Harusnya, Kita Tak Boleh Menganggap Wajar Kemacetan

Randy Lisciarelli

Cangkeman.net - Di balik berbagai macam profesi orang-orang yang hidup di kota besar, ternyata ada suatu keahlian yang hampir dimiliki semua orang, apapun profesinya. Keahlian tersebut terus diasah setiap hari, namun keahlian tersebut tidak memiliki nama khusus, tidak ada pula kosakata yang mampu menggambarkannya. Tapi jika anda berpikir keahlian tersebut bisa mendatangkan penghasilan tambahan di luar pekerjaan utama anda, maka anda salah. Karena keahlian tersebut adalah, "Terjebak di Kemacetan dan Menganggapnya Wajar."

Akibat dari menguasai keahlian tersebut, warga kota terbelah menjadi berbagai macam golongan. Golongan yang pertama adalah golongan yang setengah pasrah, biasanya mereka aka bilang, "Wajar lah macet, namanya juga di kota, sabar aja." 

Hingga ada golongan yang sampai mengatur  hidup orang lain dengan berkata, "Lu kalo ga mau kena macet, diem aja di rumah! Namanya juga jam pulang kantor, ya wajar macet!"

Serta berbagai golongan-golongan lain yang memang sudah pasrah, bingung lagi mau gimana, hingga jadinya yaudahlah yah gitu, jadi wajar aja.

Padahal seharusnya, kita berhak mendapatkan pekerjaan yang layak dan terbebas dari kemacetan. Kita juga tidak tau akan berjodoh dengan siapa. Bagaimana kalau ternyata rumah mertua kita tinggal berada di daerah yang rawan macet? Kan repot.

Lagian masa sih karena kita memprotes masalah kemecetan eh kita yang malah disuruh enggak keluar rumah? 

Nih, ada tiga masalah utama di perkotaan nih yah. Yaitu kemiskinan, permukiman, dan transportasi. Nah kemacetan ini adalah bentuk kegagalan pemerintah dalam mengatasi masalah transportasi. Pemerintah gagal menggembangkan jaringan transportasi massal, baik bus kota, kereta api, atau jenis angkutan massal lainnya.

Masalahnya, kemacetan juga menimbulkan eksternalitas negatif, yakni pemborosan bahan bakar, pemborosan uang, dan pemborosan waktu karena perjalanan lebih lambat. Tidak berhenti di situ, kenyamanan pihak lain untuk berjalan kaki pun terampas karena asap kendaraan.

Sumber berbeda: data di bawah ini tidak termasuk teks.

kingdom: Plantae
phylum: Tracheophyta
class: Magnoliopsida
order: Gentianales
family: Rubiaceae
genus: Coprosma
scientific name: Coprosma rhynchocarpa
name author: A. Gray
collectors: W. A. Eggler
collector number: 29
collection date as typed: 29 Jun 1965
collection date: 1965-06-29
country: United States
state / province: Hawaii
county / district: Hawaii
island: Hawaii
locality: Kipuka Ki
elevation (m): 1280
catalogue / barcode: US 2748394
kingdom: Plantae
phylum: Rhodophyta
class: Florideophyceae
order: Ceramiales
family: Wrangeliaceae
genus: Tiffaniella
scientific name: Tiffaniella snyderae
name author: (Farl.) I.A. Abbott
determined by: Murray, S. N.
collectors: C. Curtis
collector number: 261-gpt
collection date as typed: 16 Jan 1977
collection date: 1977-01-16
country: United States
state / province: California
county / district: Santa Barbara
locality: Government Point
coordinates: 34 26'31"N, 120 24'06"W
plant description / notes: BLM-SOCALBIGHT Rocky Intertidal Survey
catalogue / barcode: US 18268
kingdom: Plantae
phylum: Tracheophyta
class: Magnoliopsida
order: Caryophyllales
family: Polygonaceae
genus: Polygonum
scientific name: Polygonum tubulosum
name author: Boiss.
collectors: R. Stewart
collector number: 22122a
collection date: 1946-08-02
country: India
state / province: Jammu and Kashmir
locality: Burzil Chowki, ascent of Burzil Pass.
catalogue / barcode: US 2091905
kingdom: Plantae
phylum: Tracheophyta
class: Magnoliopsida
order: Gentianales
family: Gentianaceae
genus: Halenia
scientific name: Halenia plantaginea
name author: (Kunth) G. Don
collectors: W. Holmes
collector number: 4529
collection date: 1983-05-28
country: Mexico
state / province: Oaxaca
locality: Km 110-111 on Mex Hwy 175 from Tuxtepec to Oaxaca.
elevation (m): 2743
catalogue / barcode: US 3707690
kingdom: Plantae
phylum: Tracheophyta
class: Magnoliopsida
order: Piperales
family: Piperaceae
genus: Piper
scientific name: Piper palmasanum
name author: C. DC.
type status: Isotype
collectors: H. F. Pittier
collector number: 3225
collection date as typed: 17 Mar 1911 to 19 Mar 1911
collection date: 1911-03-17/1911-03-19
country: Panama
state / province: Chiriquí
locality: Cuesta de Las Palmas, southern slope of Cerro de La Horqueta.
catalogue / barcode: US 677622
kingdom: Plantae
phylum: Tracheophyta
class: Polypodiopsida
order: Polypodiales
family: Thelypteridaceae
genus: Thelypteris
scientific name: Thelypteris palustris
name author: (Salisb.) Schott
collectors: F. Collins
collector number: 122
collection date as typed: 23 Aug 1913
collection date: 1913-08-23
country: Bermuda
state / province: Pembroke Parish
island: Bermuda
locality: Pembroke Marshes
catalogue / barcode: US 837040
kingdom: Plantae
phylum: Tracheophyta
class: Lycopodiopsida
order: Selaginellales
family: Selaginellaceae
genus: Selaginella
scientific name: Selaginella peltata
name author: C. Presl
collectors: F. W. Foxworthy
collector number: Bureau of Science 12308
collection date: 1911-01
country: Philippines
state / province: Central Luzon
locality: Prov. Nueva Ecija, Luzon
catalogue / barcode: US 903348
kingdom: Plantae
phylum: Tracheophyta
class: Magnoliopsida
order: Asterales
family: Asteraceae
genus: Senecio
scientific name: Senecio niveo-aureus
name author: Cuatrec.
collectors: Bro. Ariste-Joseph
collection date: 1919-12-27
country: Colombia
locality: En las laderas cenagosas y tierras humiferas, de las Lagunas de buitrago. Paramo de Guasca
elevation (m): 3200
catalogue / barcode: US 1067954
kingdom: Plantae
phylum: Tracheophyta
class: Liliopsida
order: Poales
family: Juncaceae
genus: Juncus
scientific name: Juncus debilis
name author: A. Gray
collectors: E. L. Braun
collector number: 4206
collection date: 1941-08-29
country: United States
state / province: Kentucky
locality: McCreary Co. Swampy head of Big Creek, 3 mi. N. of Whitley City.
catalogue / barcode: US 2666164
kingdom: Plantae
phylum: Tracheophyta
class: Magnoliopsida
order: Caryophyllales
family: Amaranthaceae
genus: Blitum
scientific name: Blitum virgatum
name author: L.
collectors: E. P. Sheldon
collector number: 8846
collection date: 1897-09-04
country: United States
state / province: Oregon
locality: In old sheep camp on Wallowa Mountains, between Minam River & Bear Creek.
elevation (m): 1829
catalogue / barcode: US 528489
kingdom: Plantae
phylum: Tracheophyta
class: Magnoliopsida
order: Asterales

Negara maju bukanlah tempat di mana orang miskin mempunyai mobil, melainkan tempat di mana orang kaya menggunakan transportasi umum. Begitulah yang dikatakan Enrique Penalosa, Walikota Bogota, Kolombia periode 1998 - 2001. Dengan kata lain, kemacetan bukanlah indikator kemajuan sebuah kota atau negara. Kota-kota di negara maju tidak sewajarnya mempunyai masalah kemacetan.

Jika pemerintah belum menyediakan jaringan tranportasi massal yang mumpuni, maka seharusnya kita tidak menganggap wajar kemacetan, tapi bersuaralah agar pemerintah mau menyediakan. Bisa saja pemerintah belum bergerak karena kita kurang bersuara? Kita yang terlalu permisif? Emangnya sampai kapan kita masih mau mewajari emisi karbon besar-besaran ini?

Apakah kita tidak ingin jika nanti tidak ada lagi yang menjemput rezeki dengan mengorbankan paru-paru? Apakah kita akan terus-terusan mengunjungi mertua sambil menghambur-hamburkan bahan bakar dan waktu? 

Untuk Bapak-Ibu yang duduk sambil diskusi, jangan hanya menyuruh kami bersabar dalam menghadapi kemacetan, apalagi menanamkan pemikiran bahwa kemacetan merupakan tanda negara maju. Buatlah kami bisa menggunakan transportasi massal. Jangan tambah pekerjaan kami untuk menganggap wajar kemacetan. Kalau ada transportasi publik andal, kita akan pakai, Kok.